NOVEMBER 15-30, 2007
VOLUME 4 NO. 19

PATIENTS & PRACTICE

Whole grains really do protect heart

Large Harvard study validates cereal box claims


We've all heard the breakfast cereal commercials claiming "studies have shown" that whole grain cereal can lower cholesterol and improve cardiac health. The suspicion lingered, however, that while the claims were fundamentally sound, these studies were not of the highest quality. That can't be said of the new Harvard study in the October 22 Archives of Internal Medicine, which proves that whole grain cereals reduce heart failure risk by up to 29%.

The prospective study tested the claims made by the cereal makers using the population of the famous Physicians' Health Study I, in which all the guinea pigs were male doctors. Twenty years follow-up of 21,376 doctors who kept detailed records of their diet, medication, exercise, health and multiple other factors, with no sponsorship from Kellogg's or Nabisco to get in the way, should be enough to put this question to bed.

A COMPLETE BREAKFAST
Whole grain cereals showed a clear protective effect, in terms of heart failure. There were 1,018 cases of heart failure among study participants. With a baseline risk of 1.0 for those who ate no bowls of cereal a week, the relative risks for heart failure were 0.92 for one bowl a week, 0.79 for two to six bowls, and 0.71 for those eating seven or more bowls a week.

This trend was highly significant, but only for whole grain cereals — cereals with at least 25% whole grain or bran. For those eating processed cereals, in which the fibrous husks are mostly removed, the trend towards heart failure protection translated into no protection at all.

The Physicians' Health Study began in 1982, but this study is considered prospective even though it involves a review of old data, says lead author Dr Luc Djoussé of Harvard Medical School, because "none of these guys had heart failure when they filled out the cereal questionnaire."

OTHER FACTORS
The study's findings control for almost every imaginable co-variate, including age, smoking, alcohol consumption, vegetable consumption, use of multivitamins, exercise, plus history of atrial fibrillation, valvular heart disease and left ventricular hypertrophy.

One advantage of a study population composed of physicians, says Dr Djoussé, is that "the self-reporting tends to be more accurate, because they know what to look for." But a potential downside is that "being highly trained and educated in these matters, they might be doing something to reduce their risk that we aren't measuring."

That would have to be something pretty imaginative, given the rigorous controlling for potential confounders in this trial. But Dr Djoussé does regret not adding one more variable to the analysis - left ventricular function. About half of heart failure patients - the diastolic half - have preserved left ventricular function which typically means a better prognosis even though we know less about how to treat it. The two types of heart failure may have different risk factors. "It would have been useful to know if whole grain cereal was more protective against one or the other kind," he said.

MILKING BENEFITS
Two other potential variables not measured are milk and sugar, because few of us eat our cereal straight out of the box. If white sugar had some unsuspected cardio-protective properties, that might theoretically confound the data.
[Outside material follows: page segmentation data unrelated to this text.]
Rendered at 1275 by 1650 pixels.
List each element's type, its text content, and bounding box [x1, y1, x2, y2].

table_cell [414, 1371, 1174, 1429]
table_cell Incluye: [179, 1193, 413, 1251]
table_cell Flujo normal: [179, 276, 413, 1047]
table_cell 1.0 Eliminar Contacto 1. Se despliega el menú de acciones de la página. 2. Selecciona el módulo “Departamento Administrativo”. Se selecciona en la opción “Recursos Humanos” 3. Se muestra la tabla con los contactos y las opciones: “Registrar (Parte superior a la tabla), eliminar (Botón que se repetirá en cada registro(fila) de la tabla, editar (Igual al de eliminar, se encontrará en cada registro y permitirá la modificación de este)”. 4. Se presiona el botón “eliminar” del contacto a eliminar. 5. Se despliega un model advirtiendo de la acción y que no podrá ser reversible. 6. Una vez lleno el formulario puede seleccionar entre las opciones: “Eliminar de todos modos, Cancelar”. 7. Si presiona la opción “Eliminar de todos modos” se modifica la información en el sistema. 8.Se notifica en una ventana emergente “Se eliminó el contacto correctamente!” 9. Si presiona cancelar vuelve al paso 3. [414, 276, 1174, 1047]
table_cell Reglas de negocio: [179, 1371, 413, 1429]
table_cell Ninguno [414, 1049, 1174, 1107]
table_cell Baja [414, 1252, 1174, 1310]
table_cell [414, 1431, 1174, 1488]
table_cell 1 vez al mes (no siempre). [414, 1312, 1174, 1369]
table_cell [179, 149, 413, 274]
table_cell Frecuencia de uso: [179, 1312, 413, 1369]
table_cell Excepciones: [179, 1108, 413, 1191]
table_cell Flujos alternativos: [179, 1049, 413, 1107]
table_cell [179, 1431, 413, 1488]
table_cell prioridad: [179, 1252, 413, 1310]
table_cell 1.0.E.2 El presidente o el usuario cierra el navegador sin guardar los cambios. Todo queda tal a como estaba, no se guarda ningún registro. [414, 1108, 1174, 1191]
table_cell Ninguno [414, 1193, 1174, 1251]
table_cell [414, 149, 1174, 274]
That seems unlikely, of course, but what about milk? "We would have liked to collect data about milk but didn't want to put too much burden on the participants," says Dr Djoussé. "There is research that suggests the calcium in milk can lower blood pressure, but obviously high fat milk would have a bad effect on your cholesterol."

The best evidence that milk can be discounted as a factor is the lack of effect seen in subjects who ate a lot of processed cereal. They too would have benefited if milk was the real agent of protection.

So, it looks as if whole grain cereal is indeed significantly protective against heart failure. But is your patient's cereal the right kind? "You have to be careful about this," says Dr Djoussé, "because the industry's use of the term whole grain can be deceptive. Read the nutritional ingredients on the box. If it says more than four grams of fibre, you can be confident it's essentially the right kind of cereal."